What you have to do
Retrieve all lines below that have the string "EXTop".

Hardware project source files
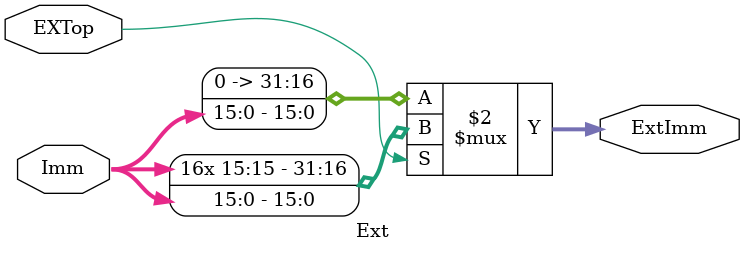
<source format=v>
`timescale 1ns / 1ps
module Ext(
    input EXTop,
    input [15:0] Imm,
    output [31:0] ExtImm
    );
	 
    assign ExtImm = (EXTop == 1'b1) ? {{16{Imm[15]}},Imm} : {{16{1'b0}},Imm};
endmodule
</source>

Completed exercise
    input EXTop,
    assign ExtImm = (EXTop == 1'b1) ? {{16{Imm[15]}},Imm} : {{16{1'b0}},Imm};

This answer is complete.